The residual oil left over after the distillation process, approximately 50% of the barrel of crude that we start with,
is the very heavy oils that are used for large ships and power plants, along with other industrial applications
e.g. manufacture of products such as plastics, pharmaceuticals, nylon, asphalt, etc.
The refining process is dramatically different today. Demand for these light distillate products has increased
rapidly, forcing the refiners to find new ways to extract more of them from the crude oil. Catalytic, or chemical
cracking now allows the refiner to make more of the valuable lighter distillates from each barrel of crude, leaving
only about 16% of the residual as heavy fuel oils. Environmental concerns have resulted in additional treatment
of diesel, for example to lower sulphur content. This also contributes to instability of today’s fuels.
Diesel fuel refined with these new methods is far less stable than that made with simple distillation. This results
in more rapid deterioration in the form of solids precipitating to make sludge. Key fuel components such as
paraffins and asphaltenes begin to oxidize and
re-polymerize resulting in dark coloration, clogged filters and tank sludge that is commonly called “algae”.

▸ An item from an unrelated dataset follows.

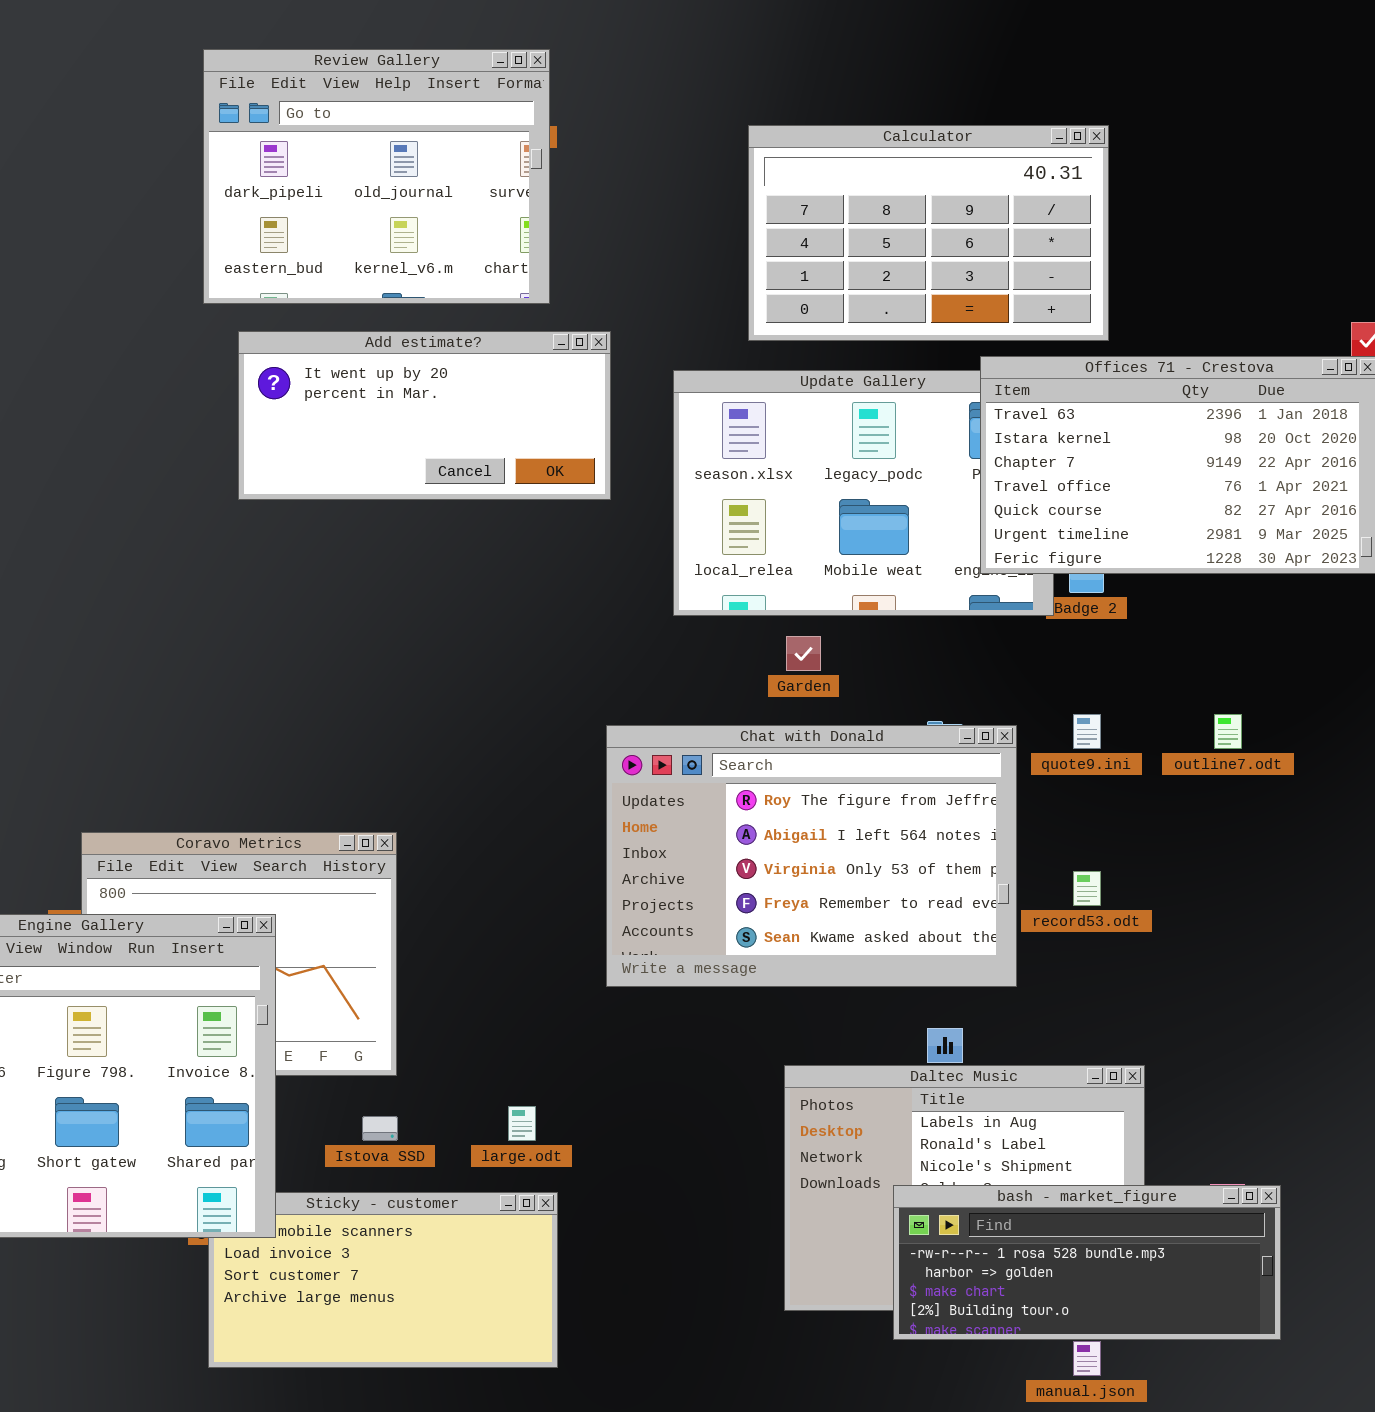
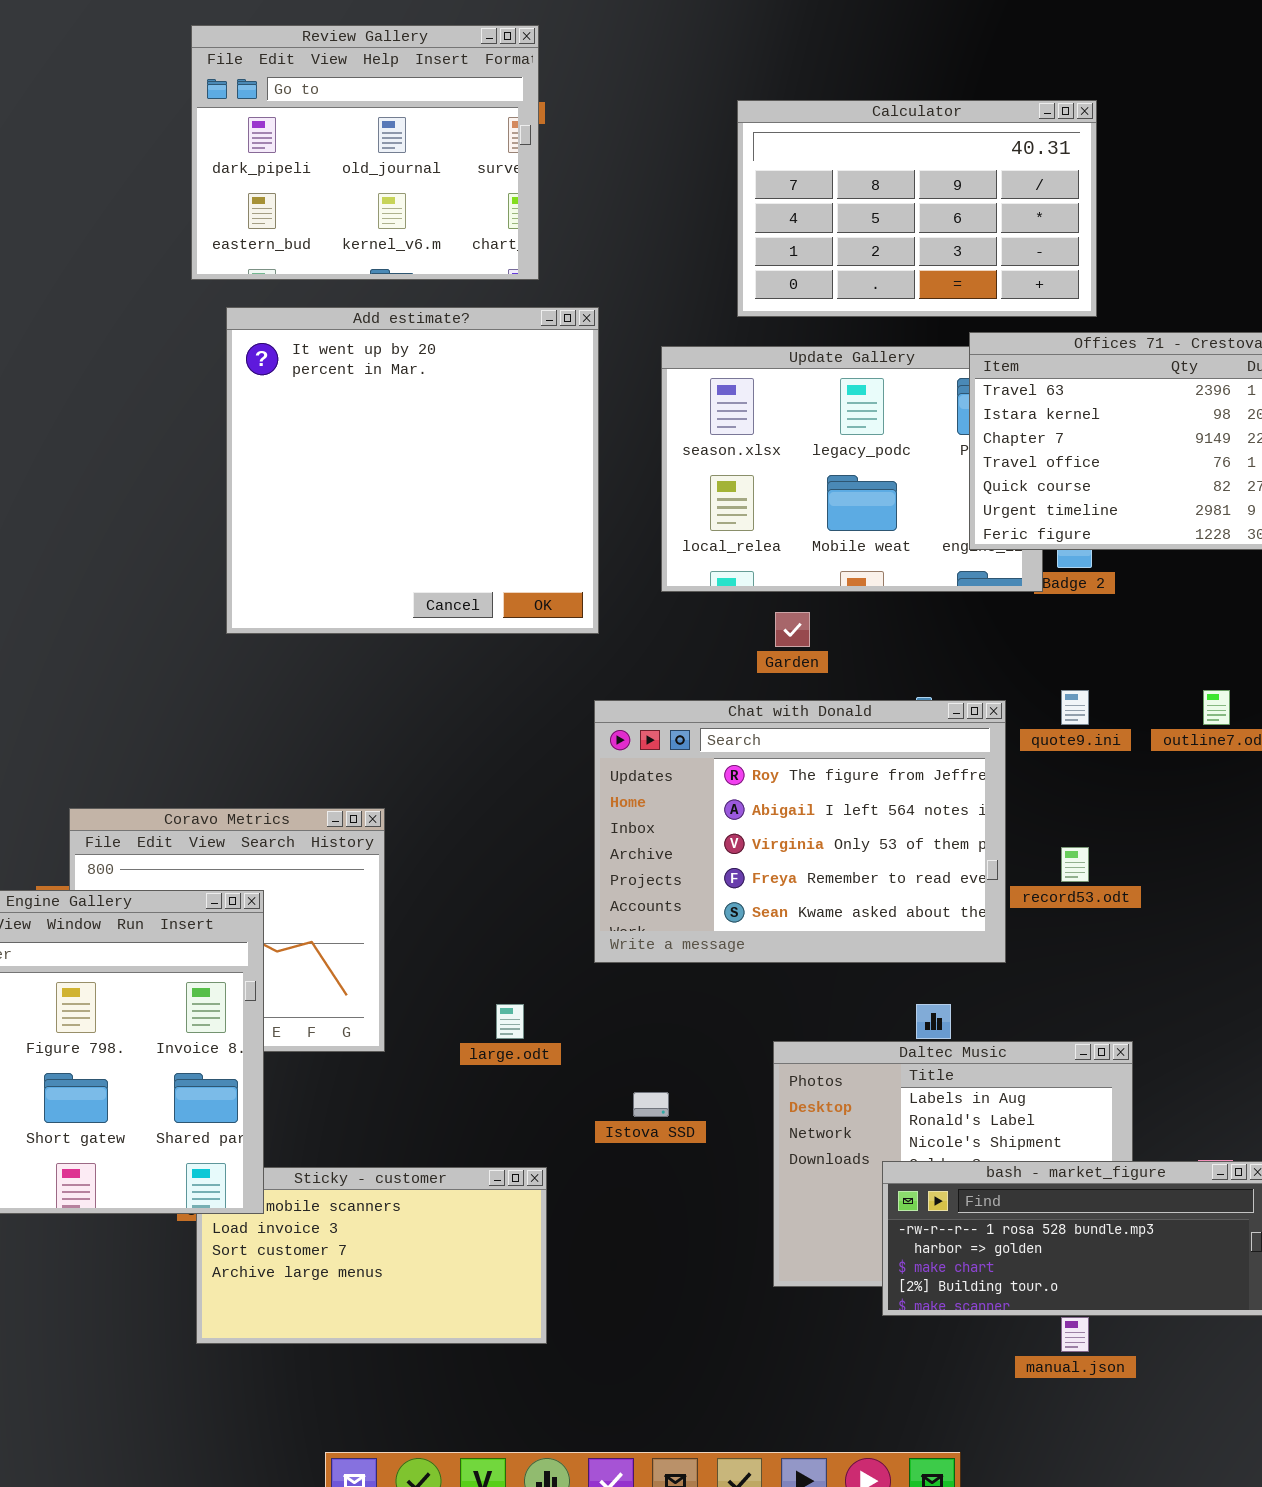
Add estimate?: [238,331,611,500] -> [226,307,599,634], resized
large.odt: [508,1106,536,1141] -> [496,1004,524,1039], moved
Istova SSD: [362,1116,398,1141] -> [633,1092,669,1117], moved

In reality, this stuff is actually wax and asphalt !!
When this condition is present, the fuel does not combust rapidly causing a loss of engine efficiency. When the
open, still smoldering fuel clusters become smoke & soot, leaving carbon buildup in the engine
trunk. Eventually, when it precipitates to the bottom of the tank, or is trapped in your filter, these
key components cannot contribute to transferring the energy in the fuel to power the engine.
So the cause of the so called “algae” is simply the result of ageing fuel, which can occur in as little as 60-90 days,
and depending on the cleanliness, and maintenance
of the tanks
in which it is kept, possibly even sooner.
The results of using fuel in this condition include:
- Tank Sludge that must be removed manually or dissolved with chemicals
- Clogged filters that must be replaced(and disposed of)
- Incomplete combustion
- Wasted BTU’s
- Smoking engines
- Carbon Deposits in the engine
i.Shortening the life of major (read expensive) engine components
ii.Dirty engine Oil
iii.Poor engine performance
Solutions for Recovering Diesel Fuel Quality
Traditional technologies used to protect engines from poor quality fuel include filtration to remove particulate
e.g. dirt & sludge, separation of water content, and use of biocides to control microbial activity, which can
contribute to more rapid formation of solids. Equipment
to provide this protection is of course, still necessary.
However, what many operators are seeing is a much shorter life of the filter elements, resulting in more frequent
filter changes. This is due to the paraffins and asphaltenes (and other fuel components) having re-polymerized,
or agglomerated to form solids. This will happen even without the presence of microbes, so biocides cannot
prevent this problem from occurring.
Today’s Diesel Fuel is refined in a much different way than that of 15-20 years ago. Catalytic cracking produces
a far greater volume of light & middle distillate products from each barrel of crude oil, however the stability of the
fuels has been dramatically shortened.
Key fuel components such as paraffins and asphaltenes begin to form clusters that precipitate into the sludge
commonly known as “algae”. They comprise the bulk of this material that clogs filters, causes engines to smoke
and perform poorly, and makes tank sludge.
Have a nice day and do what you believe
is right for your own junk. Don't preach it unless your willing to back it up. Even with a check book when you get sued for damages from false information.